DIRECTIONS FOR THIS TASK: Run through the data and copy out every line that mentions the word "lines".

(Dataset entries)
---------------

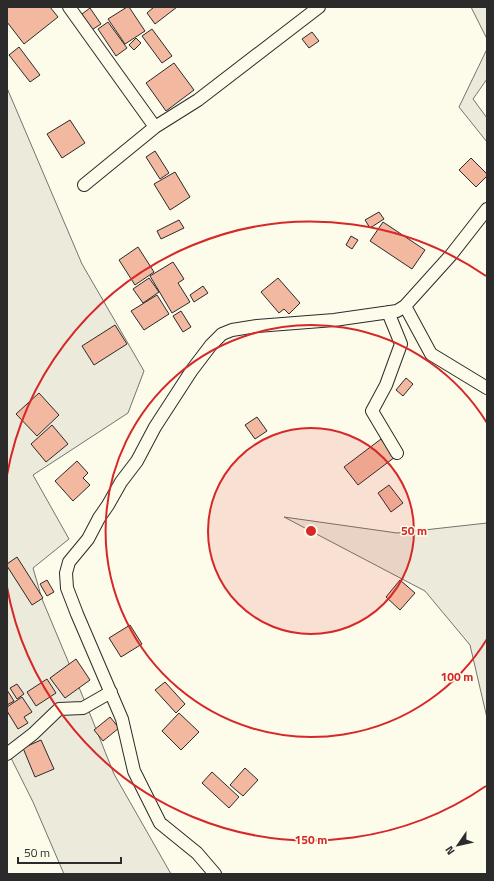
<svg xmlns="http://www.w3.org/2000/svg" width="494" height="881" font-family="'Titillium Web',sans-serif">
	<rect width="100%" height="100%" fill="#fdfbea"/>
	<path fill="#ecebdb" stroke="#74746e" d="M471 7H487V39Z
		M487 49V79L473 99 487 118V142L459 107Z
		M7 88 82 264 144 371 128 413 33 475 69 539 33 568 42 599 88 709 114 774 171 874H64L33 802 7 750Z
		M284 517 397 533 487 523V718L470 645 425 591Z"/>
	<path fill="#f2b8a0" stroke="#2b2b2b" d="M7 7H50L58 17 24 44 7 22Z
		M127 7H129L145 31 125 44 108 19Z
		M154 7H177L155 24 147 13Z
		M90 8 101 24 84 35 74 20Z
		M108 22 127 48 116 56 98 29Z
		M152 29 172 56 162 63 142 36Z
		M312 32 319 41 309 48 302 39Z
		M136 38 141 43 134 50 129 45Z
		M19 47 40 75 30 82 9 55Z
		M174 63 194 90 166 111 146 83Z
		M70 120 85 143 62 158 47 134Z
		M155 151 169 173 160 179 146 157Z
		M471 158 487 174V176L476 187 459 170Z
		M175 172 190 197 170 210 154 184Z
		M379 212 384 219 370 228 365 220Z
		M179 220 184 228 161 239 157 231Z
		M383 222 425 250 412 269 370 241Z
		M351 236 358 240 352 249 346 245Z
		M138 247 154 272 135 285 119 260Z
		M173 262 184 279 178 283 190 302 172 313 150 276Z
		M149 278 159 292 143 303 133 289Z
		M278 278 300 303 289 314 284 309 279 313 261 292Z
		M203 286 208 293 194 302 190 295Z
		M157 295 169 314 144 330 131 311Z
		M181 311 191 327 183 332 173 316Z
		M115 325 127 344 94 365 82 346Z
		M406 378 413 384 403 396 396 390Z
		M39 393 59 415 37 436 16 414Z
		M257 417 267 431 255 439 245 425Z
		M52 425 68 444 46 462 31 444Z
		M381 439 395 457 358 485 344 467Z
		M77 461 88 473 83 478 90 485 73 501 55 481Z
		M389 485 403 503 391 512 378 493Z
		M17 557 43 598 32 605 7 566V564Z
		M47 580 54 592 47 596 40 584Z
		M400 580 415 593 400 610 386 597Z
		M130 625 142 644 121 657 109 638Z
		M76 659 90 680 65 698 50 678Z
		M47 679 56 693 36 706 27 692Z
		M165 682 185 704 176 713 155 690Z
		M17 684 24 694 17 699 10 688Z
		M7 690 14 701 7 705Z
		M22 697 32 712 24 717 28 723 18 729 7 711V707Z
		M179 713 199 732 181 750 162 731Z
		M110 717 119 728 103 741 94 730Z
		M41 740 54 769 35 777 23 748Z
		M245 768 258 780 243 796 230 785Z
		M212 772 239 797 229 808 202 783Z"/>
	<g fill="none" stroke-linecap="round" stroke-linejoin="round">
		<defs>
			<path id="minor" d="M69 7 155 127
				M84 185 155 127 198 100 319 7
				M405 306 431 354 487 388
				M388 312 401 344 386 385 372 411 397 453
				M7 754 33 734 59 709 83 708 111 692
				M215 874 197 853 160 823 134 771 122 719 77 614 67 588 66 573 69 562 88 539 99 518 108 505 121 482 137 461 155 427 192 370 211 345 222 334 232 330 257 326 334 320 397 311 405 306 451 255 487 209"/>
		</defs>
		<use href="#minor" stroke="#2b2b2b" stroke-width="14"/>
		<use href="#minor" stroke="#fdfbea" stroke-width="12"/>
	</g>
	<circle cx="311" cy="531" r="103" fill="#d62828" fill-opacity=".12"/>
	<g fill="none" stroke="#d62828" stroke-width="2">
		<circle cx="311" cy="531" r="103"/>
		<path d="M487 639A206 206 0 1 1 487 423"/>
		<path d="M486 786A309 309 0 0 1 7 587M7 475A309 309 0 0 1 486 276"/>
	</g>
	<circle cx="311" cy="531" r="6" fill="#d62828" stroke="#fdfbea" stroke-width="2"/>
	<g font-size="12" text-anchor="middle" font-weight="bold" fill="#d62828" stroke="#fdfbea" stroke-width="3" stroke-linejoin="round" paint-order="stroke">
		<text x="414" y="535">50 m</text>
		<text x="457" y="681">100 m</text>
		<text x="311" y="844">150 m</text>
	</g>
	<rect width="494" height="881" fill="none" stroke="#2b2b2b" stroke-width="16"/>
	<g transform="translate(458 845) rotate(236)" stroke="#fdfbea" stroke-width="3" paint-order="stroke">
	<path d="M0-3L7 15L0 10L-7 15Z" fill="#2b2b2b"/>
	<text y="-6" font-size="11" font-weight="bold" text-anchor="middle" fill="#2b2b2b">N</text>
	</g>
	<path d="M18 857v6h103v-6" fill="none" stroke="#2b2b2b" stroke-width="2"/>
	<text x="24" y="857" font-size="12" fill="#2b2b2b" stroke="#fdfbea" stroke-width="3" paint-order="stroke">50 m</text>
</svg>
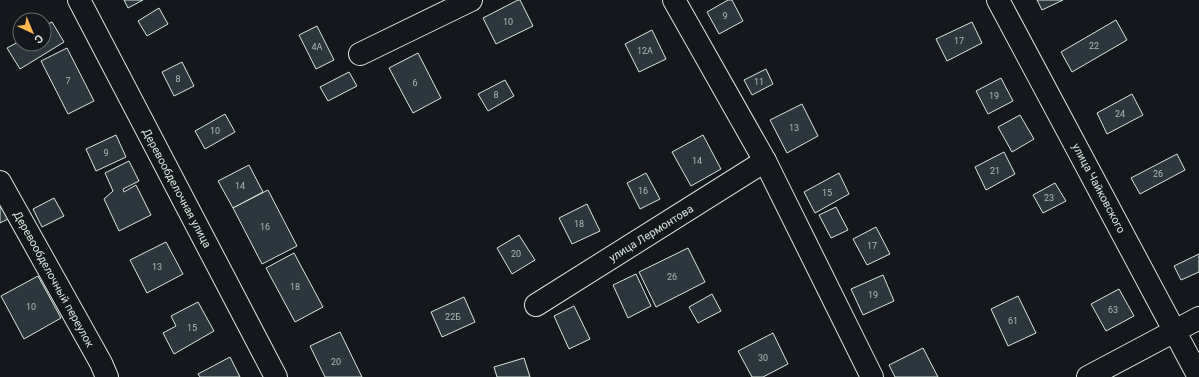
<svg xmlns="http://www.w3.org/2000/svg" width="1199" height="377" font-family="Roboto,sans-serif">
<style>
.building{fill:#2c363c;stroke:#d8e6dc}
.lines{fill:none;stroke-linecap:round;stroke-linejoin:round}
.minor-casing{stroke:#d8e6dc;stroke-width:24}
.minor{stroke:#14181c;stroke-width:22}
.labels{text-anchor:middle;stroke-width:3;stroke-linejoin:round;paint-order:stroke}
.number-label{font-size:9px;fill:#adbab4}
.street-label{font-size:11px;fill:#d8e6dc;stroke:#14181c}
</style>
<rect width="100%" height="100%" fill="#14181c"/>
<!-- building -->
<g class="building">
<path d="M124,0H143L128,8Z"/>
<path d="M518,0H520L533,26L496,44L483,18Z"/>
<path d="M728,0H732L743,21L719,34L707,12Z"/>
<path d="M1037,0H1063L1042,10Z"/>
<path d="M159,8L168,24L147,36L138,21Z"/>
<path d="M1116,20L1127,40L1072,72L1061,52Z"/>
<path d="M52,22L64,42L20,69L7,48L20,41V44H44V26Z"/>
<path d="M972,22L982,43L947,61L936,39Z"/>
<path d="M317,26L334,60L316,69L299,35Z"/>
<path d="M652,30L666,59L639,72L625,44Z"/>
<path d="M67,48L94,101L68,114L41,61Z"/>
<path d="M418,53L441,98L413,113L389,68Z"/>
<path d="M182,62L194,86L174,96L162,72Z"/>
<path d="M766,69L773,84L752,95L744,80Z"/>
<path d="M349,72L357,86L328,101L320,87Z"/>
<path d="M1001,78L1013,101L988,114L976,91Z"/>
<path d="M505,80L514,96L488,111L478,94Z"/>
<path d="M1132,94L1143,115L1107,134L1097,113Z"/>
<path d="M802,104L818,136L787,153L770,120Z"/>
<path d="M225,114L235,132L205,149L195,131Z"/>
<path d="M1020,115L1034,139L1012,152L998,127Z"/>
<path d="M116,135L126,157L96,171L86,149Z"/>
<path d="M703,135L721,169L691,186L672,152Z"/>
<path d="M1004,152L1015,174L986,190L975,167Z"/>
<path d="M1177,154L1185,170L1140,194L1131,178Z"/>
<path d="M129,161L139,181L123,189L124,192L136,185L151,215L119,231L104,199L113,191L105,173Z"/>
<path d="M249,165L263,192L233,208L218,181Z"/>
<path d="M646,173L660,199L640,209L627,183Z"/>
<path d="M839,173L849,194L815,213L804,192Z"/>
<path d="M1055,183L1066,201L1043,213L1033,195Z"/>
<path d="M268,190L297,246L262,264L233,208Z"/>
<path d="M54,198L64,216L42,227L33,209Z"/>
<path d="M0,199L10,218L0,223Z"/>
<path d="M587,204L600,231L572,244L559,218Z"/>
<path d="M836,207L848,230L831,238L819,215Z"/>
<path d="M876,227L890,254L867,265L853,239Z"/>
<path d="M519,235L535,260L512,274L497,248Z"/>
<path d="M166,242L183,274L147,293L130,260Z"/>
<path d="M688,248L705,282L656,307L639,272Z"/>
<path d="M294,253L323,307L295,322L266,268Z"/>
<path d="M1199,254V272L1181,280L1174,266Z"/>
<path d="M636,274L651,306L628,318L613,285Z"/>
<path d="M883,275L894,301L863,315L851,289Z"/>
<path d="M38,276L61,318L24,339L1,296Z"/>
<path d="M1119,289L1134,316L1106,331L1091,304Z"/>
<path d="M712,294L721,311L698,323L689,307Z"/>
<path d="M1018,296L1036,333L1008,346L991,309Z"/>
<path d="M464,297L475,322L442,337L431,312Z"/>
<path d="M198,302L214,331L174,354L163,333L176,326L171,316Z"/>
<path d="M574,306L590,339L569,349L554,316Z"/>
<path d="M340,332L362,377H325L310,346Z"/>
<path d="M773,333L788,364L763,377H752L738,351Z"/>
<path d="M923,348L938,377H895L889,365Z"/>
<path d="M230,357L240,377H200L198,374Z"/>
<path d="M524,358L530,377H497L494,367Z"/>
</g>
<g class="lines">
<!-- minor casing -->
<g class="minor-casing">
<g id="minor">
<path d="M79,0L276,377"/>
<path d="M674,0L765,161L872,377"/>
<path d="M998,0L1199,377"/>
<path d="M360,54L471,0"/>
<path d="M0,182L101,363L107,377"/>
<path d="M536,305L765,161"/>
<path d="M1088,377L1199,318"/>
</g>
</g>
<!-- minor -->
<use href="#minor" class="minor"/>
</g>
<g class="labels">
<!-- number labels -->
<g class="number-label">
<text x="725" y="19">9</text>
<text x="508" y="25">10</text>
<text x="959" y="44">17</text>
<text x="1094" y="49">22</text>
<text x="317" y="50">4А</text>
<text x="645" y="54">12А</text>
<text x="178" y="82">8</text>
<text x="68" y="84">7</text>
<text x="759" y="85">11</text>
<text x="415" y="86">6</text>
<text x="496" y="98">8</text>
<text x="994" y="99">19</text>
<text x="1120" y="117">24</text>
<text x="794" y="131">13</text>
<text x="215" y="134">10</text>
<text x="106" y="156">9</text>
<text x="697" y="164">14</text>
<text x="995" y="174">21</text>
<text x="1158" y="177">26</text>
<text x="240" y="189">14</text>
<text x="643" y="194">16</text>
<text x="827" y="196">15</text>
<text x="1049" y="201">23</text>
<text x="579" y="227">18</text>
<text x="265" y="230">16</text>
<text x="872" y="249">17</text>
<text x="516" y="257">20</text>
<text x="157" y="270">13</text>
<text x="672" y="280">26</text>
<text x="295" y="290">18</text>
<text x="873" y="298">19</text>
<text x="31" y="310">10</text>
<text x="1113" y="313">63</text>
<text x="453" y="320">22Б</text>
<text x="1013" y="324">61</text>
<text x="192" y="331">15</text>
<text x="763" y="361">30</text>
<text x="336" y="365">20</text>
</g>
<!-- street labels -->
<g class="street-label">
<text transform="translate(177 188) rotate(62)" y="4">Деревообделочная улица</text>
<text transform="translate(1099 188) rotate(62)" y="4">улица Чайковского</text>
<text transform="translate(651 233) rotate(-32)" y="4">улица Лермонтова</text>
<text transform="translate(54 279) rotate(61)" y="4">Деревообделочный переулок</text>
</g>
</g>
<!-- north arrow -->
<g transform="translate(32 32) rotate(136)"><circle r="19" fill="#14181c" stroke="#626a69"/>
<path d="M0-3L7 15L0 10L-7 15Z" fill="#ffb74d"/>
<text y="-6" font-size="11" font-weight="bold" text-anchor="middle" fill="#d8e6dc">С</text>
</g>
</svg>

---------------

YOUR RESPONSE:
.lines{fill:none;stroke-linecap:round;stroke-linejoin:round}
<g class="lines">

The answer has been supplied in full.